::: Working data

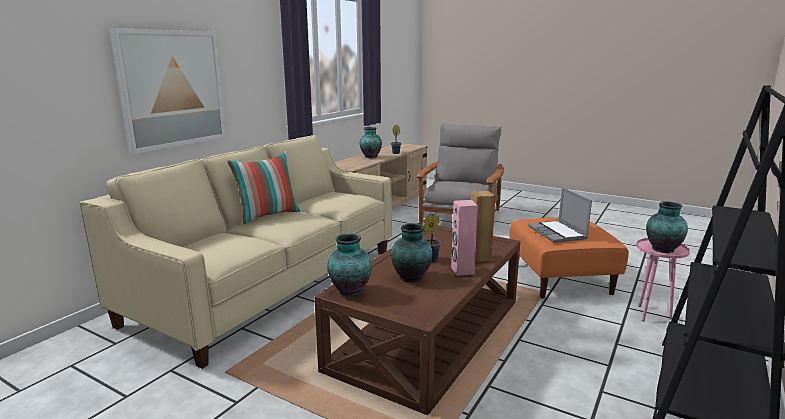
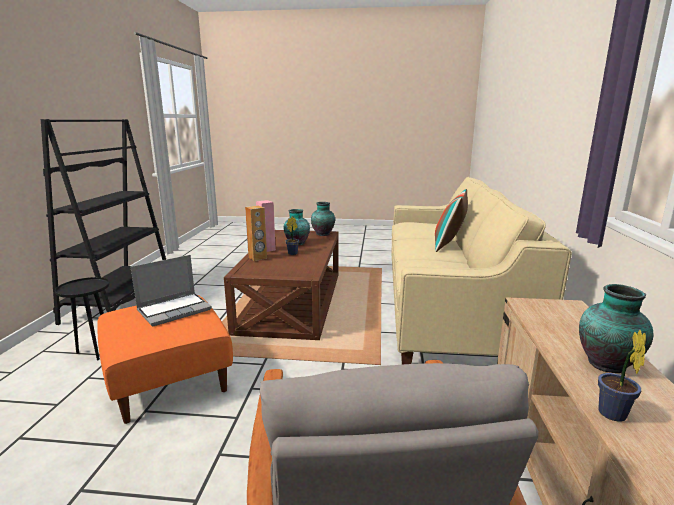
camera: 155 degrees right, 0 degrees up
picture [109,28,226,154] -> none
laptop [528,188,592,243] -> laptop turned 90 degrees clockwise [130,255,212,326]
pink side table [636,238,690,321] -> black side table [55,277,110,360]
vase [646,201,688,253] -> none

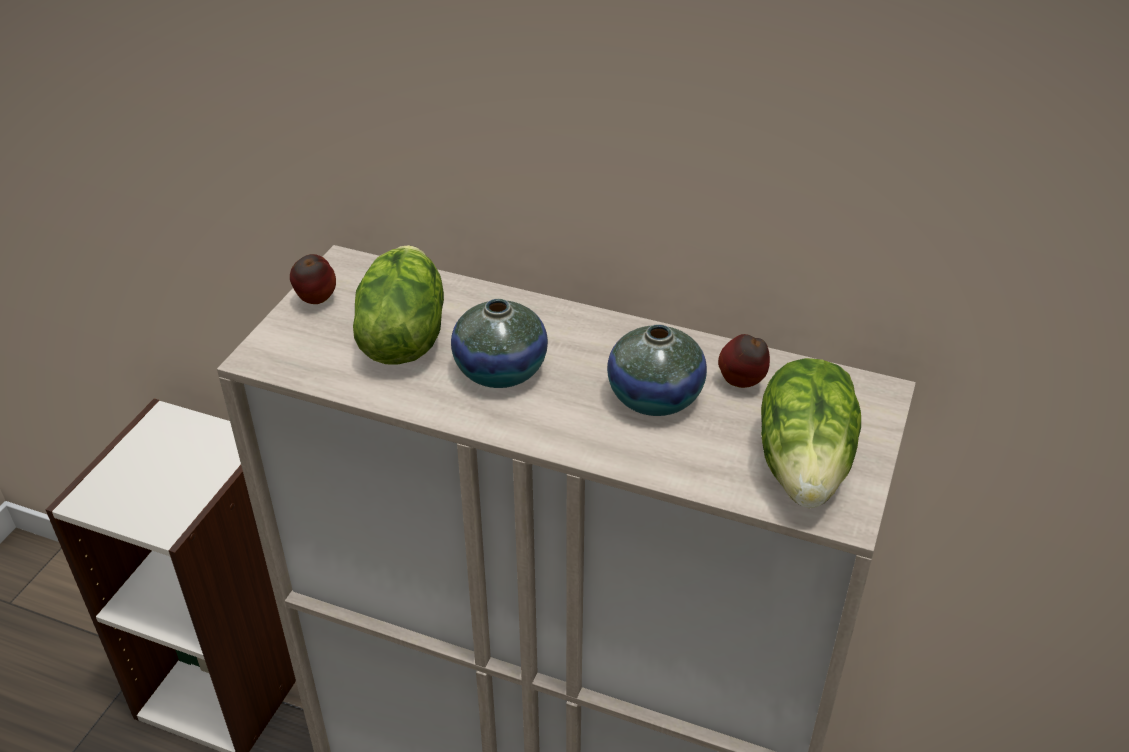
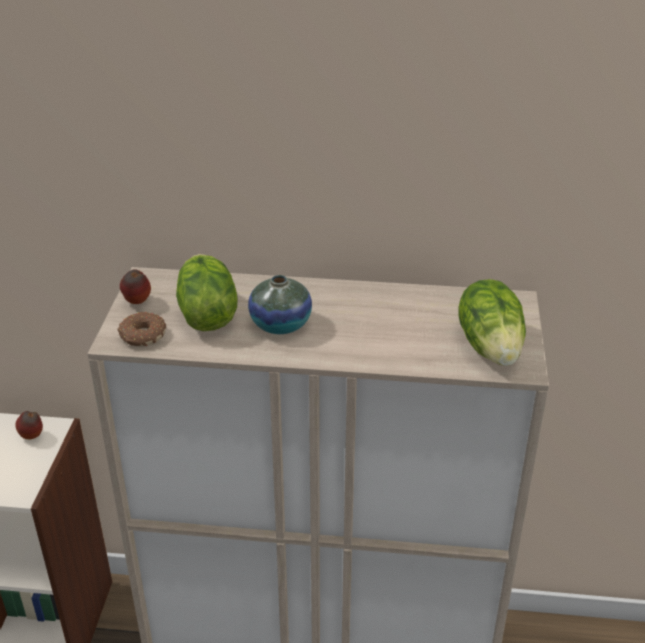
camera: 15 degrees left, 5 degrees down
vase [607,324,707,416] -> none
apple [718,334,770,388] -> apple moved to [15,411,43,439]
none -> donut [117,312,166,346]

::::::

■ The problem: Keep the pictures out of the copy and write out the data exactly as it stands.

■ Result of this exercise:
camera: 155 degrees right, 0 degrees up
picture [109,28,226,154] -> none
laptop [528,188,592,243] -> laptop turned 90 degrees clockwise [130,255,212,326]
pink side table [636,238,690,321] -> black side table [55,277,110,360]
vase [646,201,688,253] -> none

camera: 15 degrees left, 5 degrees down
vase [607,324,707,416] -> none
apple [718,334,770,388] -> apple moved to [15,411,43,439]
none -> donut [117,312,166,346]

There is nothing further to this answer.